Tarefa A
Edite as linhas das entradas que começam na linha com "金属アレルギーなのでダイヤモンドだけでプロポーズしていた" e seguem até a linha com "今のところアレルギー症状も出ず大満足です！", ambas incluídas, trocando "新潟店" por "東京店" e mantendo todo o resto igual. Reproduza apenas essas linhas.
Tarefa B
Retome o texto sobre a qualidade das escolas públicas brasileiras a partir do ponto em que ele termina.

Texto fornecido
• • • • •

As escolas que conseguem obter bons resultados em testes nacionais de educação são aquelas que não seguem a cartilha das secretariais de Educação municipais e estaduais. A opinião é de João Batista Araujo e Oliveira, presidente do Instituto Alfa e Beto e ex-secretário executivo do Ministério da Educação (MEC), em 1995. Segundo ele, iniciativas locais de poucos professores ou diretores são, hoje, as maiores ar­­mas para um sistema educacional praticamente caótico. Oliveira também é colaborador do Instituto Millenium e doutor em Educação pela Florida State University. Leia os principais trechos da conversa.

Após a massificação do ensino fundamental nas últimas décadas, como o senhor avalia a atual qualidade da educação infantil do Brasil?

O que nós sabemos hoje sobre ensino fundamental no Brasil é que é muito ruim. Temos apenas 2.6 mil escolas públicas que atingem um nível razoável de educação. São feitos de escolas isoladas, não da rede de ensino. Quer dizer: sabemos que é possível e como se faz uma escola dar certo, mas o país ainda não aprendeu a montar uma rede eficiente.

O que essas escolas com me­­lhores resultados fizeram de diferente?

Fiz um estudo recentemente com os dados do Ideb (Índice de Desenvolvimento do Ensino Básico). Nele, a gente identificou 12 municípios que têm pelo menos metade de suas escolas com notas razoáveis. Os dados mostram que a escola é boa quando os diretores fazem o contrário do que a Secretaria de Educação pede. Quando fazem o que a secretaria pede, as escolas obtêm um resultado ruim, típico da média de toda a rede de ensino púbica. Nossa interpretação é de que as secretarias de Educação no Brasil não têm muita ideia de como devem operar um sistema. Embora tenham boas intenções, elas atrasam muito a vida das escolas. Tanto por omissão quanto pelo excesso de projetos. Basicamente, o Brasil ainda não aprendeu a operar como rede. Quando você vai a uma agência da Caixa Econômica em qualquer lugar do Brasil, é fácil ver que a operação é igual em todos os lugares. Com as escolas não é assim. Cada uma faz de um jeito. Não há um mínimo de parâmetro, e isso acaba se refletindo no resultado do aluno. Você pega uma cidade grande qualquer, como Curitiba, e consegue resultados na rede municipal com diferenças enormes nas notas do Ideb. Dependendo da escola, o futuro do aluno pode ser totalmente diferente.

• • • • •

[Itens armazenados do conjunto de dados]

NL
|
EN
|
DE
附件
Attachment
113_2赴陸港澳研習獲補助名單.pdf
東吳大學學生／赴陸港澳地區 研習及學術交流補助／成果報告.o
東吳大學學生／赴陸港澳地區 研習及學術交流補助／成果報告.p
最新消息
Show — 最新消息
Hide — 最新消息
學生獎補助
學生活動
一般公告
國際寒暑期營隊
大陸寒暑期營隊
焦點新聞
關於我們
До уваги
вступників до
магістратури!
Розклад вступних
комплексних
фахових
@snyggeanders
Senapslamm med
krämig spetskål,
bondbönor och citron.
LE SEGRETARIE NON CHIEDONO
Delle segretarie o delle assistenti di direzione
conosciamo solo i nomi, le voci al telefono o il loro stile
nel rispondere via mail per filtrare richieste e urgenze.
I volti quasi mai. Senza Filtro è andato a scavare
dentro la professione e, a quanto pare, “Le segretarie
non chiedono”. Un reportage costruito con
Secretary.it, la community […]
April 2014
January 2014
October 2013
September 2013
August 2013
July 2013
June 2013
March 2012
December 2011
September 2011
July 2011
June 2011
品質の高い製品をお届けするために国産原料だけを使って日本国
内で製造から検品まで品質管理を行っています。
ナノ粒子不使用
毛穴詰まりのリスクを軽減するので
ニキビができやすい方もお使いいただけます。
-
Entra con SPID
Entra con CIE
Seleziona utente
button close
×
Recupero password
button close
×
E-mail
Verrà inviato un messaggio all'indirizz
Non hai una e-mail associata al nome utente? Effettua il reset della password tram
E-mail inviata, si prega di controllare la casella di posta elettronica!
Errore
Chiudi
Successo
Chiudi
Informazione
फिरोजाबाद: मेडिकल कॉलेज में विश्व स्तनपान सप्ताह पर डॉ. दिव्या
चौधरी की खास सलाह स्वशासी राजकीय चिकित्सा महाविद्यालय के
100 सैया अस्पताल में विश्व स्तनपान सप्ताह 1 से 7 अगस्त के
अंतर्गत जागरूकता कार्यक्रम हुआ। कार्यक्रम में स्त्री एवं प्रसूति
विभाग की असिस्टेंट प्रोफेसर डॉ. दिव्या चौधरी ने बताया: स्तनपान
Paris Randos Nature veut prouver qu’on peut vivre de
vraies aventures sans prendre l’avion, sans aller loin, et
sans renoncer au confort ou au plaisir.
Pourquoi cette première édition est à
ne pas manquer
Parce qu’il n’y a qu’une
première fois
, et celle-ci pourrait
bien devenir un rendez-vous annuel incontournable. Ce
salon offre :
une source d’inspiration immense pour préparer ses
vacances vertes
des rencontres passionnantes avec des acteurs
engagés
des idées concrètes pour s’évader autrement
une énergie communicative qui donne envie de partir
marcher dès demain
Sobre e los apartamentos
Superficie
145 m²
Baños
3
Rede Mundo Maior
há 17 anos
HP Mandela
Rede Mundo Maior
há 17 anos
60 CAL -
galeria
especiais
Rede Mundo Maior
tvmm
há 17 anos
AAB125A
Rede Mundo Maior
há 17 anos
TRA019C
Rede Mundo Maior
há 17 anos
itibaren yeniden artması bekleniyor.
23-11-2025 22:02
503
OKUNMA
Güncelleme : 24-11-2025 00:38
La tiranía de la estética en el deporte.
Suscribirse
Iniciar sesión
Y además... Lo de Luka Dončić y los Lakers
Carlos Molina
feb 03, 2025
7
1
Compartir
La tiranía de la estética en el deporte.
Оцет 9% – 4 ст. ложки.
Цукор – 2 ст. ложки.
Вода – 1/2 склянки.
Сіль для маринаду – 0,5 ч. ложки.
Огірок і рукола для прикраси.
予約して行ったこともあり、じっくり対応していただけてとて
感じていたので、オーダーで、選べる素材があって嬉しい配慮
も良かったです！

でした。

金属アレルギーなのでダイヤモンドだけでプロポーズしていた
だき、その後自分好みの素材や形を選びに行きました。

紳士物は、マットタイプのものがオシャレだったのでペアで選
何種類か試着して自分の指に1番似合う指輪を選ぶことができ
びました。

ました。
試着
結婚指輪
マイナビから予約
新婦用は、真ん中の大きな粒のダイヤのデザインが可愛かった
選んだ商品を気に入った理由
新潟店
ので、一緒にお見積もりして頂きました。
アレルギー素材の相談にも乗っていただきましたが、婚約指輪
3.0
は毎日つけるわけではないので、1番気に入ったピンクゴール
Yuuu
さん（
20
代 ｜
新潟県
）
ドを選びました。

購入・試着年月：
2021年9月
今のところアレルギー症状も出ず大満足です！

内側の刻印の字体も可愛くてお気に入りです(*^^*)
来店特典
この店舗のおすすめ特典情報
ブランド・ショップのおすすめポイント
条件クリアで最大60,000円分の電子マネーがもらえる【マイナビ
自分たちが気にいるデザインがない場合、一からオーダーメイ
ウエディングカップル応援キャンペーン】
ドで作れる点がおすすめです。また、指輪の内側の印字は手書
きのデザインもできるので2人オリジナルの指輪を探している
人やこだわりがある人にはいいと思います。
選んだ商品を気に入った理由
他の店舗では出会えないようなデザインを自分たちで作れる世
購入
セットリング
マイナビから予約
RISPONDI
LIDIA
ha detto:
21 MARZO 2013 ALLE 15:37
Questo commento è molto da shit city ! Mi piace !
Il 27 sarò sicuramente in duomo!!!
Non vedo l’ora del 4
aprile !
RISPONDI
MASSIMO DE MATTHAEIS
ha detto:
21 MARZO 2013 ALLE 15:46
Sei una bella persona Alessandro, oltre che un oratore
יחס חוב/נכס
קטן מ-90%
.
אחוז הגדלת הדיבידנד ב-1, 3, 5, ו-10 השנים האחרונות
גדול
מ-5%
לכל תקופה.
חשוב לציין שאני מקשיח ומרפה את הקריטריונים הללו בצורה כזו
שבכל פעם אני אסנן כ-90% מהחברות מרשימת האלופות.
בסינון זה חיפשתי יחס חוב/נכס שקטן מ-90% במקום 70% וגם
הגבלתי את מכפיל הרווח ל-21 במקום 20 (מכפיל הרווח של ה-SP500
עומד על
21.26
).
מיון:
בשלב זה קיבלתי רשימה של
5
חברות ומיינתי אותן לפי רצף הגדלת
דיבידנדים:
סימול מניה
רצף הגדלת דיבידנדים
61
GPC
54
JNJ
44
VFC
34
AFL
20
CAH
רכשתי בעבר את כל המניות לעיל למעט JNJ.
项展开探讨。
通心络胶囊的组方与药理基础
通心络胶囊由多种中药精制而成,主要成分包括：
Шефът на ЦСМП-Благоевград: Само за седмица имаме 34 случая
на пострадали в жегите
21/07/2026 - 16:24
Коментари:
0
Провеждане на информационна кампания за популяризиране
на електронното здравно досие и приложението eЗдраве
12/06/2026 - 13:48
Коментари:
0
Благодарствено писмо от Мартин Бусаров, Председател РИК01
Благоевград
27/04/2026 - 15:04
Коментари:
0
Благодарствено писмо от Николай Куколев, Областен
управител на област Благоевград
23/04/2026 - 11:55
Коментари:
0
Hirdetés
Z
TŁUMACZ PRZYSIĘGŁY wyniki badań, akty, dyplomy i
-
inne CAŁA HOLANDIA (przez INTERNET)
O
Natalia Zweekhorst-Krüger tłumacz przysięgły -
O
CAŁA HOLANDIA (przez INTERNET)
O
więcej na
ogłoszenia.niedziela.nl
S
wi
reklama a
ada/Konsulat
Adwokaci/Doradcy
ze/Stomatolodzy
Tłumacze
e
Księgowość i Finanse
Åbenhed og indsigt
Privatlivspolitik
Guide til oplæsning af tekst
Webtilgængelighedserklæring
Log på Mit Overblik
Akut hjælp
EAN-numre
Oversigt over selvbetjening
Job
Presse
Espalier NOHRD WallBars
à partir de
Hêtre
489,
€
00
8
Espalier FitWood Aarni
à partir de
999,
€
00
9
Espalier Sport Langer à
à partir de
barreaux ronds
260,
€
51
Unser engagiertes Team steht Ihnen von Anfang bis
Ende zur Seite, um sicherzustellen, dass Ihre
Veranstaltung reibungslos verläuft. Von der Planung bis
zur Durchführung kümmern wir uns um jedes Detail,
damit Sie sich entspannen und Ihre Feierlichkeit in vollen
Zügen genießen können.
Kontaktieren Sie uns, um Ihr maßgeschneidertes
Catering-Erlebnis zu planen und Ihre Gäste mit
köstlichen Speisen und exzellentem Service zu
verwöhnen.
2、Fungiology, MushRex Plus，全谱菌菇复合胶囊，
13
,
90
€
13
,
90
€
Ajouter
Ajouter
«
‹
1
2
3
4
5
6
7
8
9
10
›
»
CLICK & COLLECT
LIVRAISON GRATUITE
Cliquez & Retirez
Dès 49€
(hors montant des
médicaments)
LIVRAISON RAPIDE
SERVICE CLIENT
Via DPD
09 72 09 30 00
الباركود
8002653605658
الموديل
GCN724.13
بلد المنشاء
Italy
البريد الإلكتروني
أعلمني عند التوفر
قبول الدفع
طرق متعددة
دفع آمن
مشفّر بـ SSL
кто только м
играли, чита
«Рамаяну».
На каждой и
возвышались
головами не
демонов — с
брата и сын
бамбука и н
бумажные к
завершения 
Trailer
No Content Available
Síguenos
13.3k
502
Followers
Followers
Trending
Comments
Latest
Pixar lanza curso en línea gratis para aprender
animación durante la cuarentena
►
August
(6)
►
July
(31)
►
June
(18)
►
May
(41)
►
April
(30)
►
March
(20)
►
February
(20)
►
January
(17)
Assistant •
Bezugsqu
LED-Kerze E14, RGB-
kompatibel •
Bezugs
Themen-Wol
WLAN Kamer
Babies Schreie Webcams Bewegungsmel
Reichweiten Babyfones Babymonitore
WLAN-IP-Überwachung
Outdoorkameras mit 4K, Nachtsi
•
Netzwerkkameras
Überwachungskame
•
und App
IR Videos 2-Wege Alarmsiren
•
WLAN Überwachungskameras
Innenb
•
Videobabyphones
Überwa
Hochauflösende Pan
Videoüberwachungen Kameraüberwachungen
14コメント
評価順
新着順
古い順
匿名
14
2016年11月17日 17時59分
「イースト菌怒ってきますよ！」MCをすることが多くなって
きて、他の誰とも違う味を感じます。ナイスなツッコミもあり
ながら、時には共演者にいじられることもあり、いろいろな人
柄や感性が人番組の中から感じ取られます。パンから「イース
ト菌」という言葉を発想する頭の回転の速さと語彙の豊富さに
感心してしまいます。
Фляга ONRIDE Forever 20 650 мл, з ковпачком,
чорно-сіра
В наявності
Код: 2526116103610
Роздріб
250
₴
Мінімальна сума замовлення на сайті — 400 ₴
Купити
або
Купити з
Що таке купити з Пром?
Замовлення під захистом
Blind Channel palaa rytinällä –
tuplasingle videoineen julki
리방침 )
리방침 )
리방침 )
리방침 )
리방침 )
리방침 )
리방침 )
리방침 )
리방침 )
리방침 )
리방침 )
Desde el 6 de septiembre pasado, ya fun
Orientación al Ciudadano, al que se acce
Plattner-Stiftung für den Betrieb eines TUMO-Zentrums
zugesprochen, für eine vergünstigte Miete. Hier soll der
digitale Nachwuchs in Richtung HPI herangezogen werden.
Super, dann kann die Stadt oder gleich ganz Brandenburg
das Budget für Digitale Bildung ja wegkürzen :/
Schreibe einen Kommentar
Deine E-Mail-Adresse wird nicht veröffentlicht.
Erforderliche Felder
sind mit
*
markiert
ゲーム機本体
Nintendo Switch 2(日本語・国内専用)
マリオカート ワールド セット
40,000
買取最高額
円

• • • • •

Sua resposta A
金属アレルギーなのでダイヤモンドだけでプロポーズしていた
だき、その後自分好みの素材や形を選びに行きました。

紳士物は、マットタイプのものがオシャレだったのでペアで選
何種類か試着して自分の指に1番似合う指輪を選ぶことができ
びました。

ました。
試着
結婚指輪
マイナビから予約
新婦用は、真ん中の大きな粒のダイヤのデザインが可愛かった
選んだ商品を気に入った理由
東京店
ので、一緒にお見積もりして頂きました。
アレルギー素材の相談にも乗っていただきましたが、婚約指輪
3.0
は毎日つけるわけではないので、1番気に入ったピンクゴール
Yuuu
さん（
20
代 ｜
新潟県
）
ドを選びました。

購入・試着年月：
2021年9月
今のところアレルギー症状も出ず大満足です！

Sua resposta B
O que deve ser feito para que as boas práticas sejam difundidas por toda a rede?

Mudar radicalmente a gestão das escolas e a pedagogia, que deve ser mais adequada ao professor com uma formação muito deficiente, como a nossa. É preciso repensar o programa de ensino: como se dá aula, como se supervisiona o professor, como se seleciona o material de ensino. Hoje, cada escola tem autonomia para decidir o material que vai utilizar. Isso pressupõe que quem escolhe tem competência profissional para tomar essa decisão. Mas será que tem? Os professores que estão aí, formados como foram, estão efetivamente preparados para entender qual o livro adequado para os aluno ? Outro exemplo: nas redes de ensino municipal e estadual, 17% dos alunos mudam de escola durante o ano. O problema é que cada escola tem uma fórmula de lidar com isso. Não há coerência. É preciso avaliar como se administra uma situação dessa. São questões de gestão pedagógica que precisam ser repensadas para a realidade das escolas brasileiras.

O que pode ser feito para atrair melhores professores?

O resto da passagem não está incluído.